(Aim):
Rewrite the records from the line with "pose: elev=210.7 azim=290.3" through the line with "Dot at: (299, 218)", both included, as a numbered list with blank lines omitted.

(Records shown):
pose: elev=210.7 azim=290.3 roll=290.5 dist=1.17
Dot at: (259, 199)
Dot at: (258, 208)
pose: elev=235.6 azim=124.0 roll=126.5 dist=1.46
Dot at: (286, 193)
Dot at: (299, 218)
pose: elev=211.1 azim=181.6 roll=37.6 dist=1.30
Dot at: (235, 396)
...
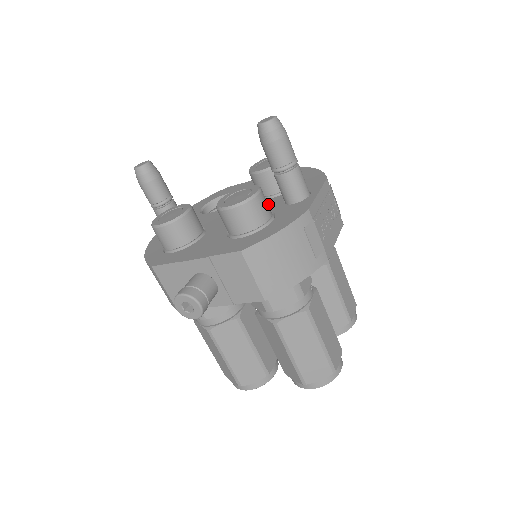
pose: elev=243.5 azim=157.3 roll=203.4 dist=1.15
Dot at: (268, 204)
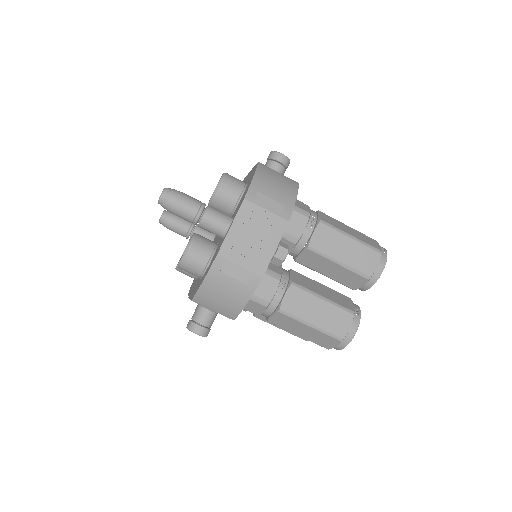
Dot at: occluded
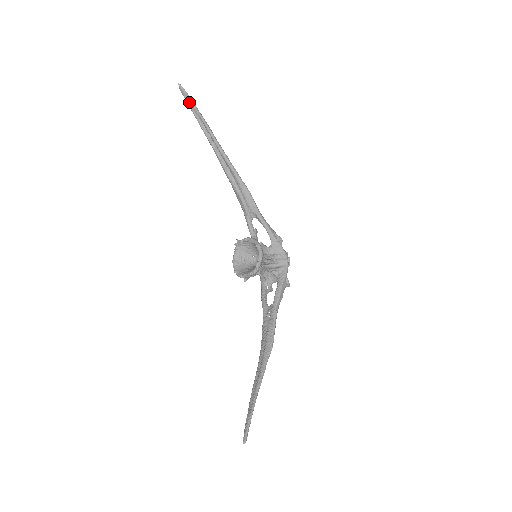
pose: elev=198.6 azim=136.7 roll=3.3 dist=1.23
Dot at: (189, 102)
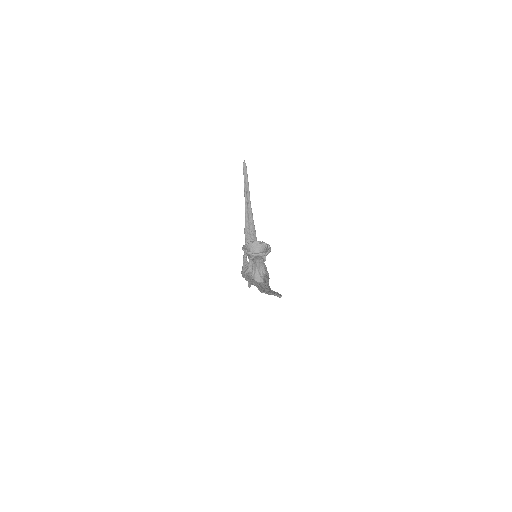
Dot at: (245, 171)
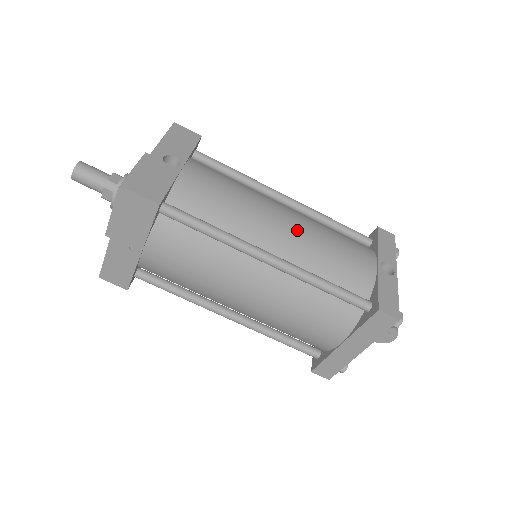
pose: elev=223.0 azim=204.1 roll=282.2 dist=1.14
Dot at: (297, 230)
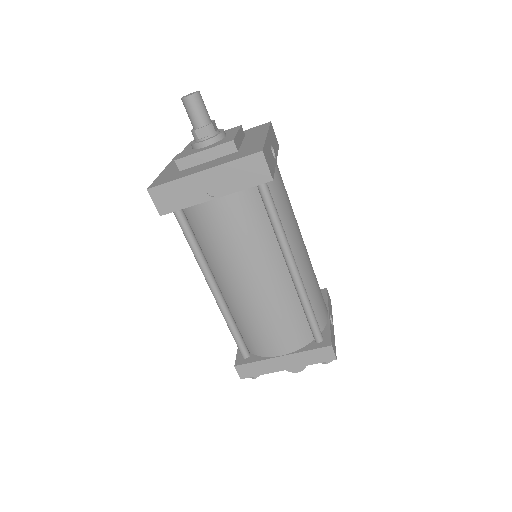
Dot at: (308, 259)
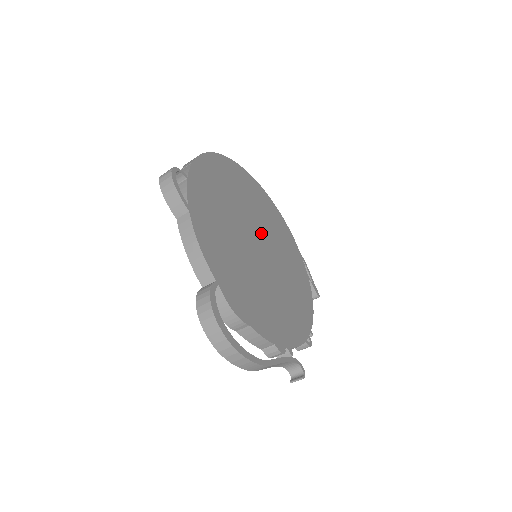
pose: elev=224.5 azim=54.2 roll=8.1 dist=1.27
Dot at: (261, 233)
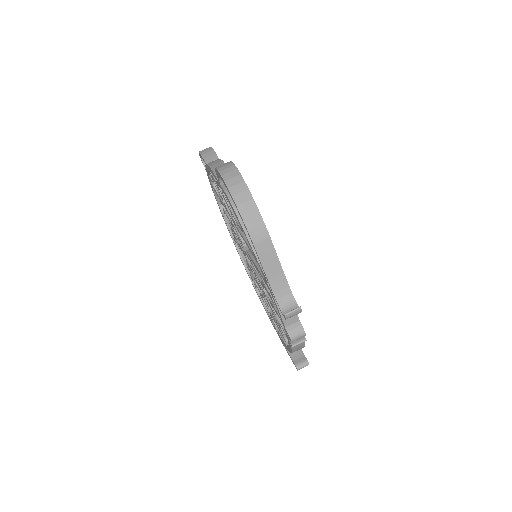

(Task answer):
1. pose: elev=210.7 azim=290.3 roll=290.5 dist=1.17
2. Dot at: (259, 199)
3. Dot at: (258, 208)
4. pose: elev=235.6 azim=124.0 roll=126.5 dist=1.46
5. Dot at: (286, 193)
6. Dot at: (299, 218)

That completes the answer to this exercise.